Argylle director Matthew Vaughn has spoken out against the criticism the film has received, saying: “We didn’t make Citizen Kane, but fucking hell.”

The spy action comedy, which was released in February, starred Henry Cavill, Bryce Dallas Howard, Sam Rockwell, Bryan Cranston, Dua Lipa, John Cena and Samuel L. Jackson.

Set in the same universe as the Kingsman films, which Vaughn also directed, the plot of the film revolves around a reclusive author (Dallas Howard) who realises that the spy novel she is writing is mirroring events in the real world.

The film was met by less than glowing reviews, currently sitting at a score of 33 per cent on review aggregator Rotten Tomatoes. In a new interview with Empire, Vaughn addressed what he described as the “vitriolic” responses to the film.

“It’s a fun, feel-good movie, or I thought it was a fun, feel-good movie,” he said. “We didn’t make Citizen Kane, but fucking hell. Then the reviews came out and I’m like, ‘Wait, what have I done to offend these people?’ They were vitriolic. I’m not saying the movie’s perfect by any means, but I didn’t think it was offensive. That took me by surprise.”

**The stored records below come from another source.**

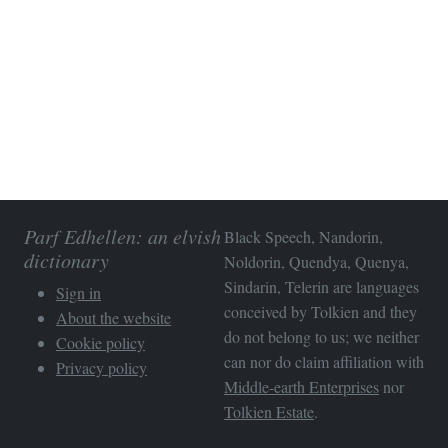
Parf Edhellen: an elvish
Black Speech, Nandorin,
dictionary
Noldorin, Quendya, Quenya,
Sindarin, Telerin are languages
Sign in
conceived by Tolkien and they
About the website
do not belong to us; we neither
Cookie policy
can nor do claim affiliation with
Privacy policy
Middle-earth Enterprises
nor
Tolkien Estate
.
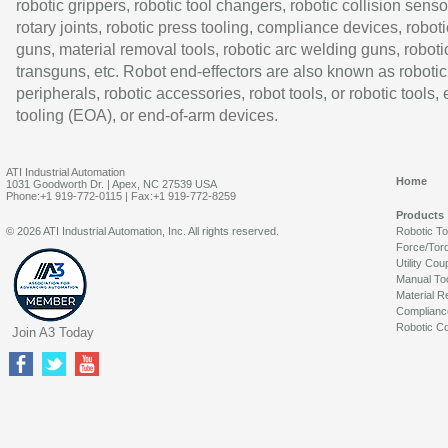
robotic grippers, robotic tool changers, robotic collision senso
rotary joints, robotic press tooling, compliance devices, roboti
guns, material removal tools, robotic arc welding guns, roboti
transguns, etc. Robot end-effectors are also known as robotic
peripherals, robotic accessories, robot tools, or robotic tools,
tooling (EOA), or end-of-arm devices.
ATI Industrial Automation
Home
1031 Goodworth Dr. | Apex, NC 27539 USA
Phone:+1 919-772-0115 | Fax:+1 919-772-8259
Products
© 2026 ATI Industrial Automation, Inc. All rights reserved.
Robotic T
Force/Tor
Utility Cou
Manual To
Material R
Complianc
Robotic Co
Join A3 Today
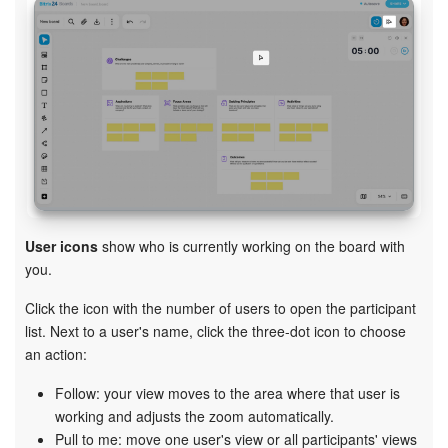
User icons
show who is currently working on the board with
you.
Click the icon with the number of users to open the participant
list. Next to a user's name, click the three-dot icon to choose
an action:
Follow: your view moves to the area where that user is
working and adjusts the zoom automatically.
Pull to me: move one user's view or all participants' views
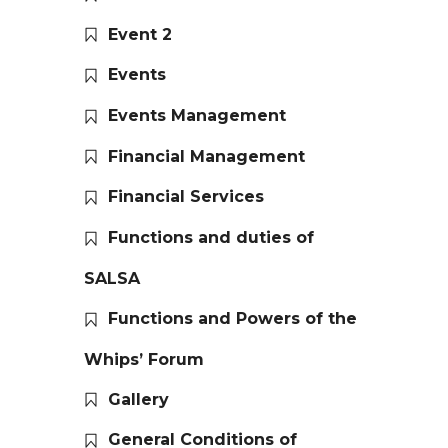
Event 2
Events
Events Management
Financial Management
Financial Services
Functions and duties of
SALSA
Functions and Powers of the
Whips’ Forum
Gallery
General Conditions of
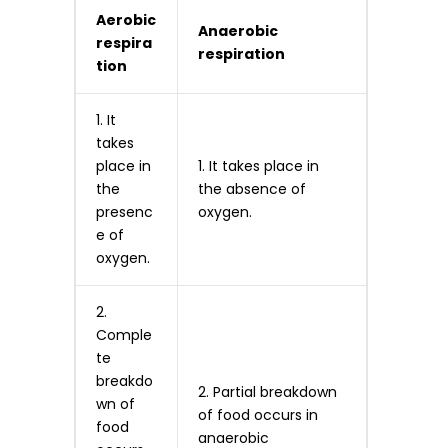
Aerobic
Anaerobic
respira
respiration
tion
1. It
takes
place in
1. It takes place in
the
the absence of
presenc
oxygen.
e of
oxygen.
2.
Comple
te
breakdo
2. Partial breakdown
wn of
of food occurs in
food
anaerobic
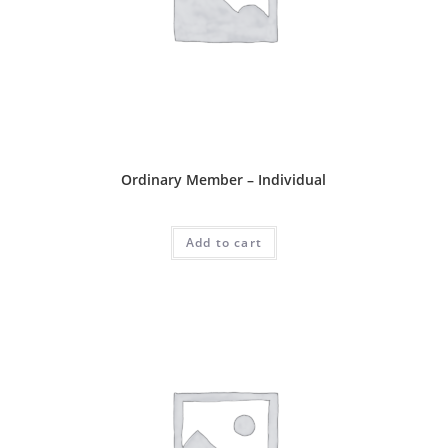
Ordinary Package
Ordinary Member – Individual
RM
80.00
Add to cart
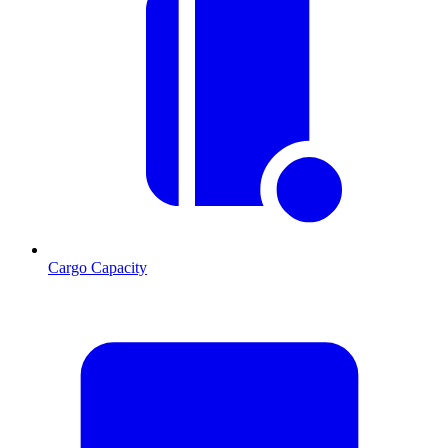
Cargo Capacity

He added: “I even went round to cinemas because I thought, ‘Maybe I’ve lost the plot now.’ It did rattle me. I’m genuinely scratching my head about that, because you can’t ignore it. It wasn’t like [just] a few bad reviews.”

In a more generous three-star review of the film, NME‘s Nick Levine wrote that its “ingenious screenplay by Jason Fuchs (Wonder Woman) features more twists and turns than the Monaco Grand Prix” but said that it is “hampered by strange pacing and a bloated 139-minute runtime”.

“Because it takes too long to become truly gripping, it ends up overstaying its welcome during the last few big reveals,” Levine added.

The film, which was released by Universal Pictures alongside Apple Original Films, struggled at the box office, where it drew a global total of $96.1million (£75.1million) against a $200million (£156million) budget.

Some Taylor Swift fans speculated before the film’s release that the singer was the inspiration for the book and film, or that she had even written the book under the pen-name of Elly Conway. Swift is known to like to wear argyle sweaters and she loves Scottish Fold cats, which feature prominently in the film. This theory was later dismissed by Vaughn.